Malhi and his colleagues looked at specific regions on the Y chromosome that can vary from person to person. Tiny differences in the sequence of nucleotides that spell out the genetic code can be used to determine whether – and how closely – individuals are related to one another. Those who share many of these genetic signatures are more likely to share a recent common ancestor than those who don’t.

The researchers analyzed 724 Y chromosomes from 26 native populations in North America. By including groups from across the continent (they studied tribes from Alaska to the Yucatan Peninsula and eastward to Hudson Bay and southeast U.S.), the researchers were able to analyze genetic differences among many native groups and to get an idea of the degree of European male infiltration into the native gene pool.

Geronimo, a well-known military leader of the Chiricahua Apache in New Mexico, may have been a descendant of subarctic Athapaskan immigrants.

Geronimo, a well-known military leader of the Chiricahua Apache in New Mexico, may have been a descendant of subarctic Athapaskan immigrants.

Consistent with a previous study of native North American mitochondrial DNA (also led by Malhi), the new analysis found a pattern that indicates that a small group of subarctic Athapaskans migrated to the Southwest. This pattern is reflected in the fact that many Apacheans carry the genetic signature of a small subset of subarctic Athapaskans.

These findings also affirm an earlier study of variants of a particular protein, albumin, in different native groups. That study showed that while many Apacheans carried an albumin variant common among natives in the Southwest and Mesoamerica, some Apacheans were the only ones to carry a variant that also occurs in subarctic populations.

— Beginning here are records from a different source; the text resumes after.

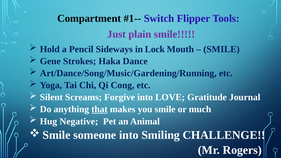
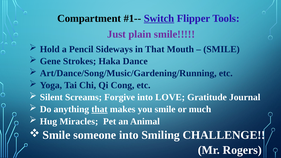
Switch underline: none -> present
in Lock: Lock -> That
Negative: Negative -> Miracles
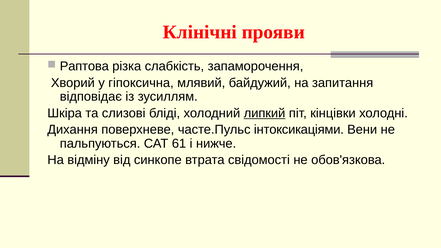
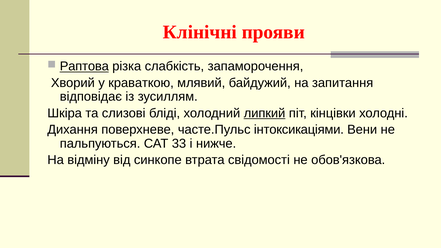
Раптова underline: none -> present
гіпоксична: гіпоксична -> краваткою
61: 61 -> 33
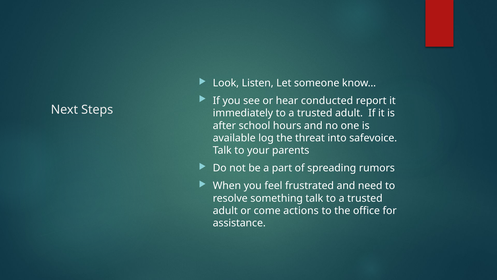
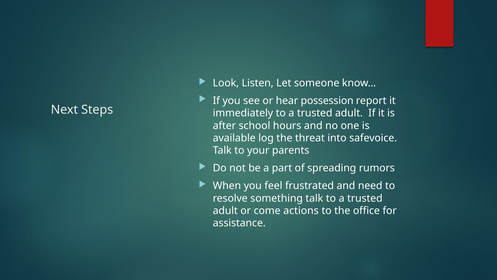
conducted: conducted -> possession
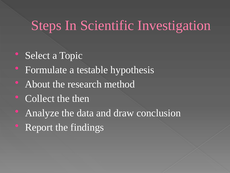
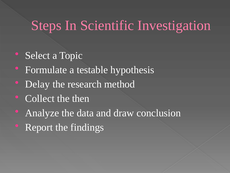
About: About -> Delay
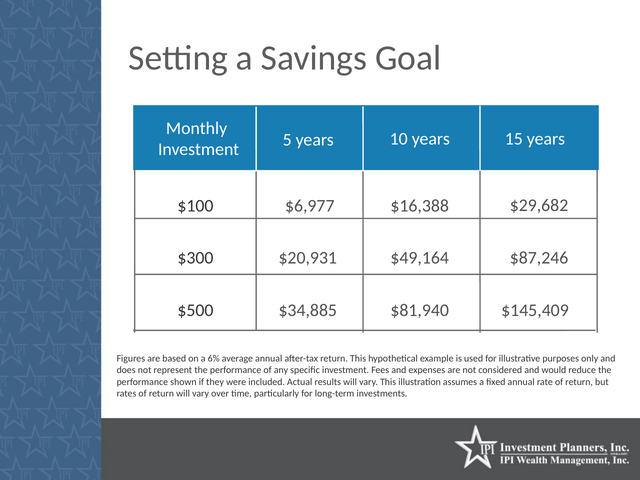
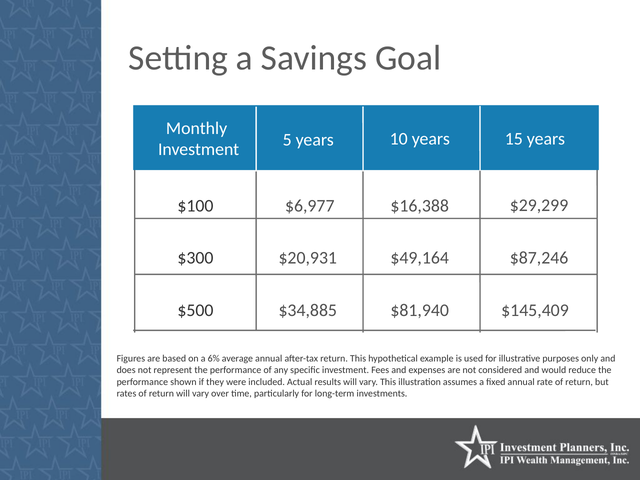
$29,682: $29,682 -> $29,299
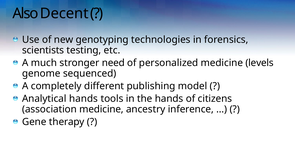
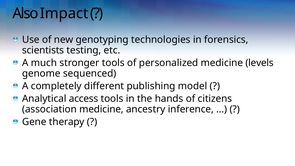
Decent: Decent -> Impact
stronger need: need -> tools
Analytical hands: hands -> access
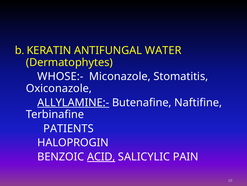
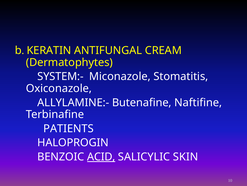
WATER: WATER -> CREAM
WHOSE:-: WHOSE:- -> SYSTEM:-
ALLYLAMINE:- underline: present -> none
PAIN: PAIN -> SKIN
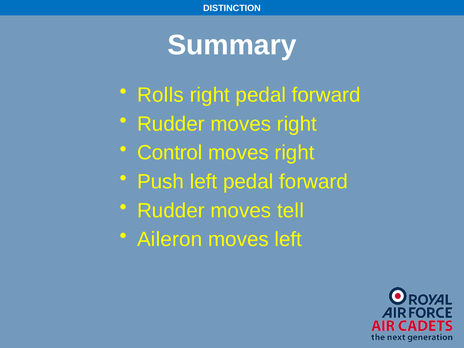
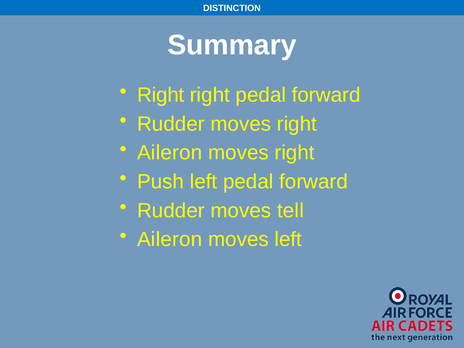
Rolls at (160, 95): Rolls -> Right
Control at (170, 153): Control -> Aileron
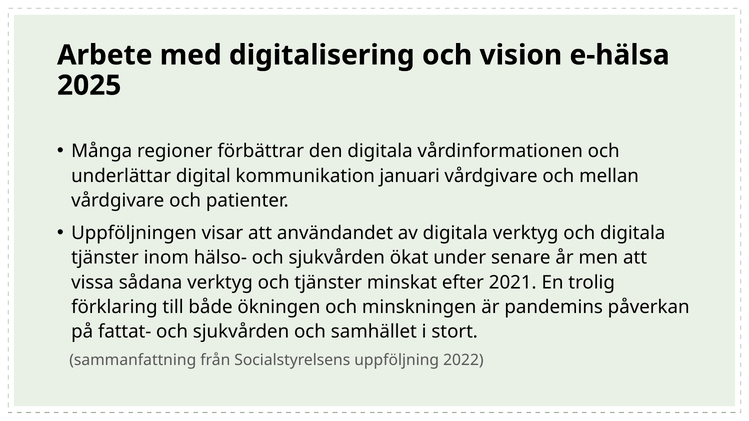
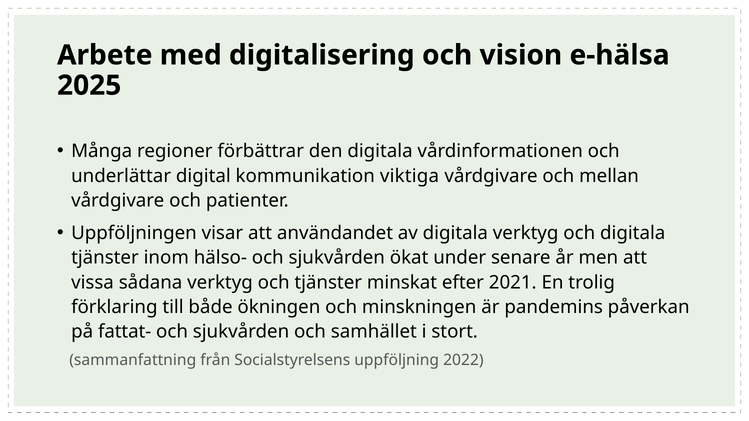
januari: januari -> viktiga
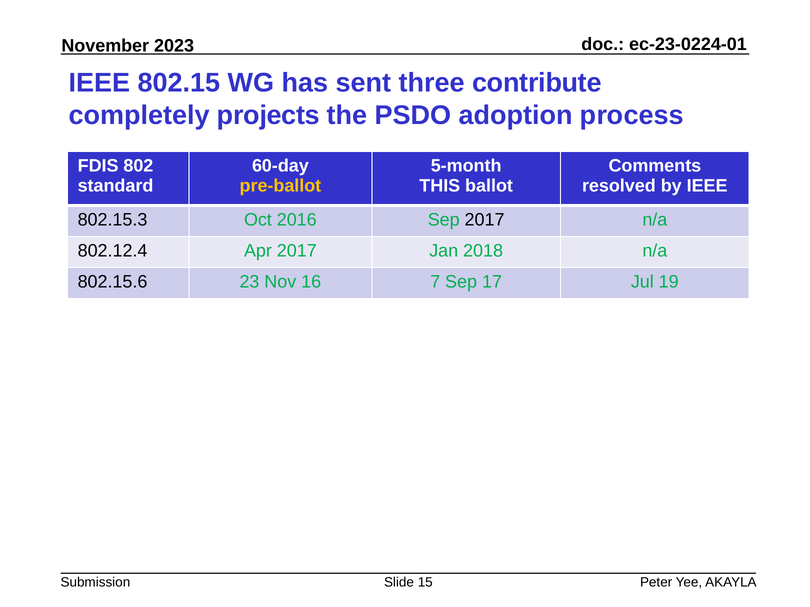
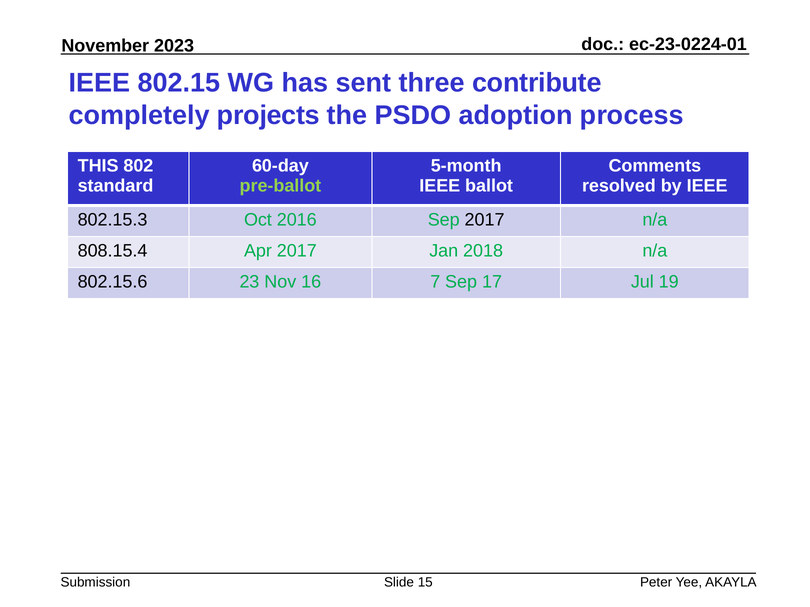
FDIS: FDIS -> THIS
pre-ballot colour: yellow -> light green
THIS at (440, 186): THIS -> IEEE
802.12.4: 802.12.4 -> 808.15.4
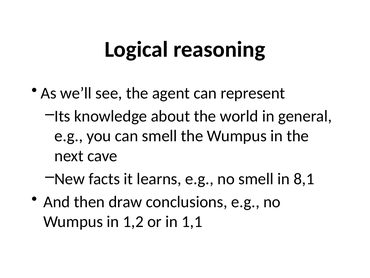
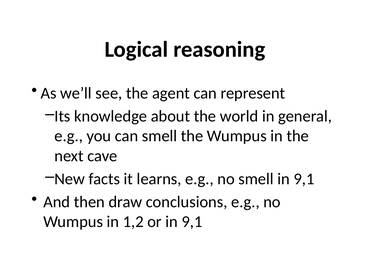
smell in 8,1: 8,1 -> 9,1
or in 1,1: 1,1 -> 9,1
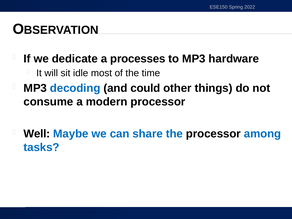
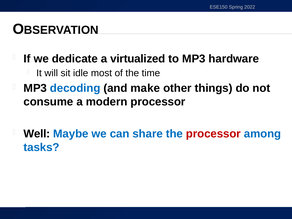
processes: processes -> virtualized
could: could -> make
processor at (213, 134) colour: black -> red
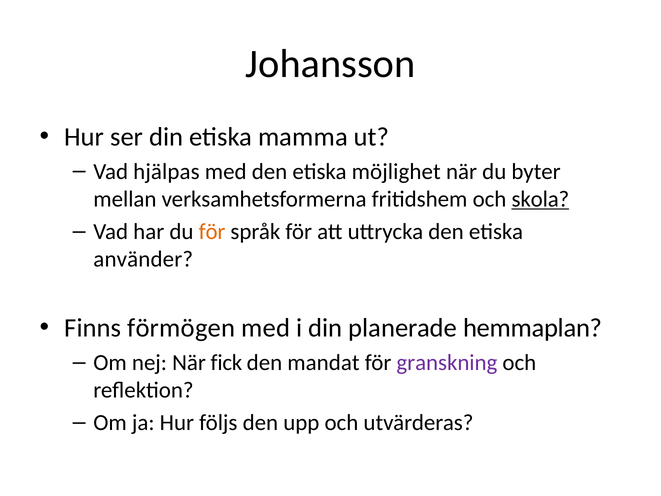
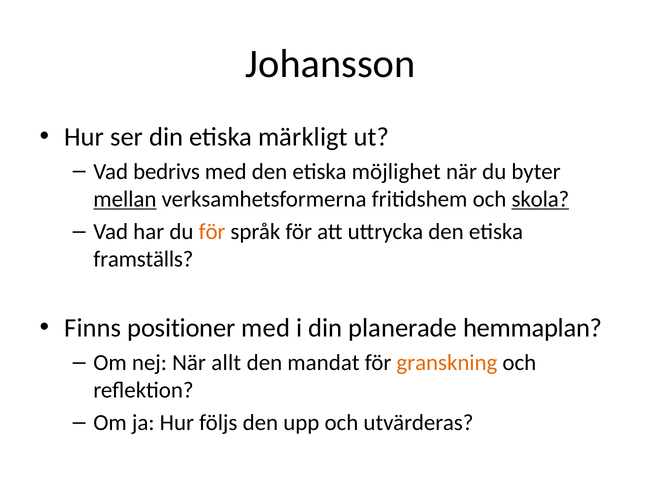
mamma: mamma -> märkligt
hjälpas: hjälpas -> bedrivs
mellan underline: none -> present
använder: använder -> framställs
förmögen: förmögen -> positioner
fick: fick -> allt
granskning colour: purple -> orange
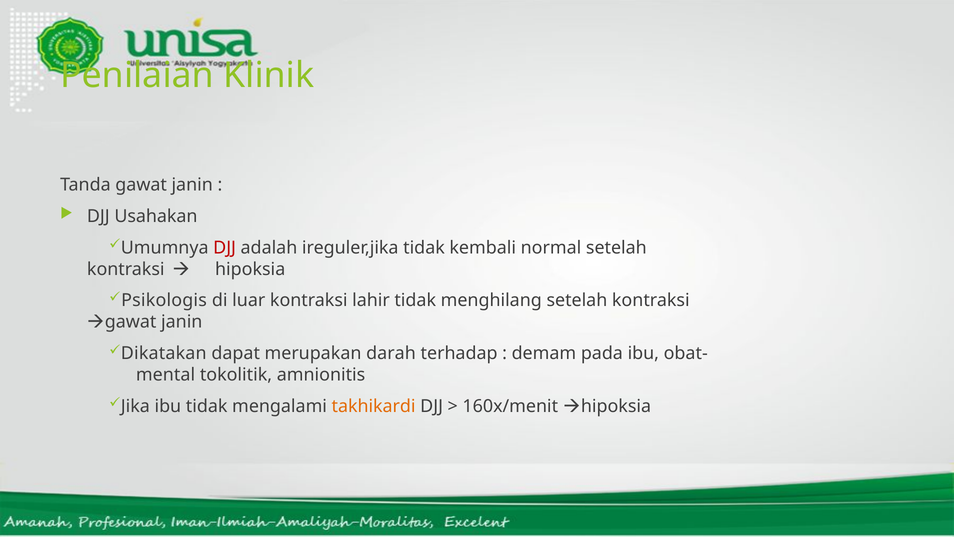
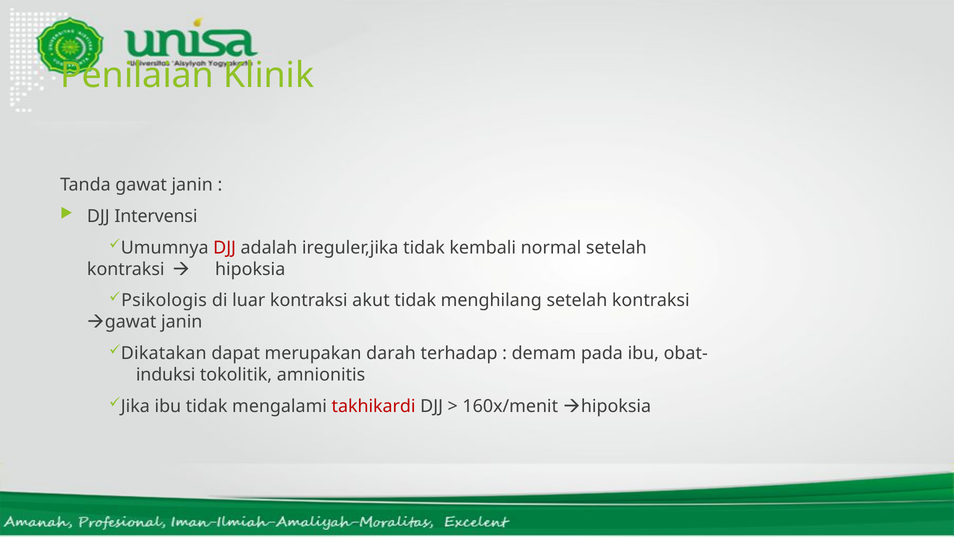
Usahakan: Usahakan -> Intervensi
lahir: lahir -> akut
mental: mental -> induksi
takhikardi colour: orange -> red
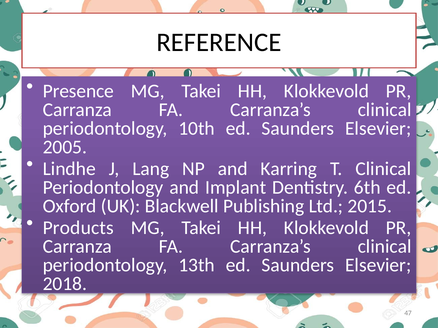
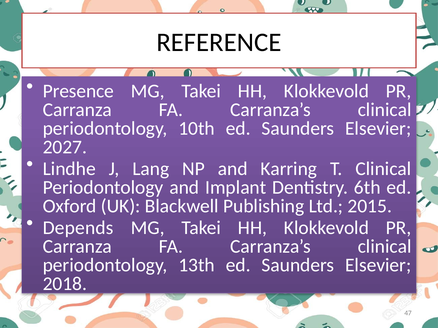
2005: 2005 -> 2027
Products: Products -> Depends
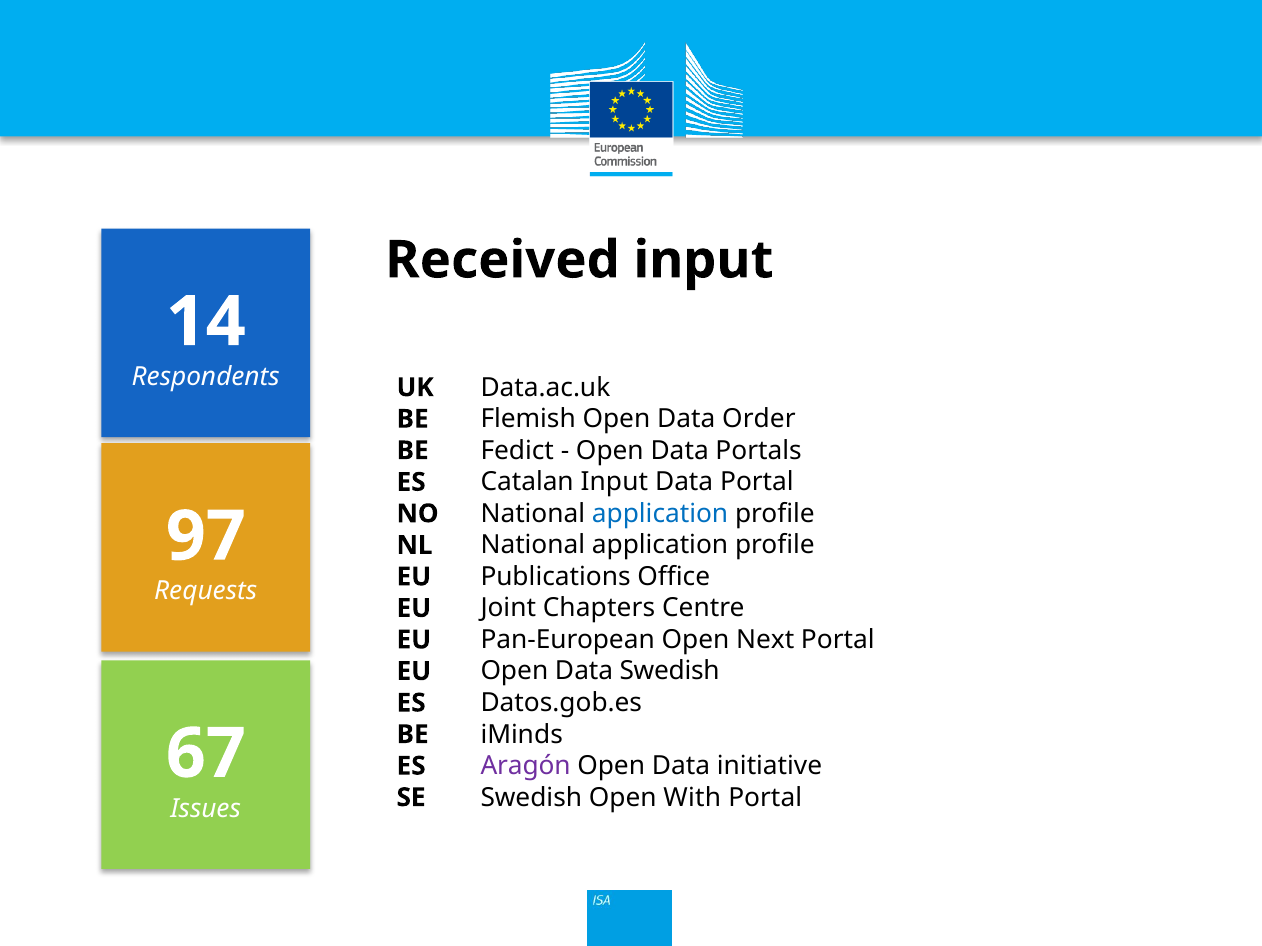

Other patterns emerged from the Y chromosome analysis. One genetic signature associated with European males was detected in native males throughout North America, but was found at the highest frequency in groups living nearest to Hudson Bay, where trade between Europeans and the region’s indigenous peoples was established in the early 17th century.

The new study, along with the earlier genetic and protein studies and the language analyses, is filling a gap in the archaeological record of Athapaskan migration, Malhi said.

This gap is the result of the fact that the Athapaskan migrants seem not to have altered the physical landscape, architecture or cultural practices of the populations they assimilated in the southwest U.S.

The only lasting evidence of the Athapaskan migration found so far is in their language and their genes, Malhi said.

“We’re fitting together different lines of evidence,” he said. “We’re not just using the genetic data. We’re using it in combination with the linguistic, oral histories from elders in the community and archaeological data. And even though there has been over a century of archaeological research done in the Southwest, there’s not much information there about the Athapaskan migration into the Southwest.”

The team also included researchers from the Universidad Nacional Autonoma de Mexico, the University of California at Davis, Washington State University, the University of Montana, the University of Arizona and Trace Genetics.

Malhi is an affiliate of the U. of I.’s Institute for Genomic Biology.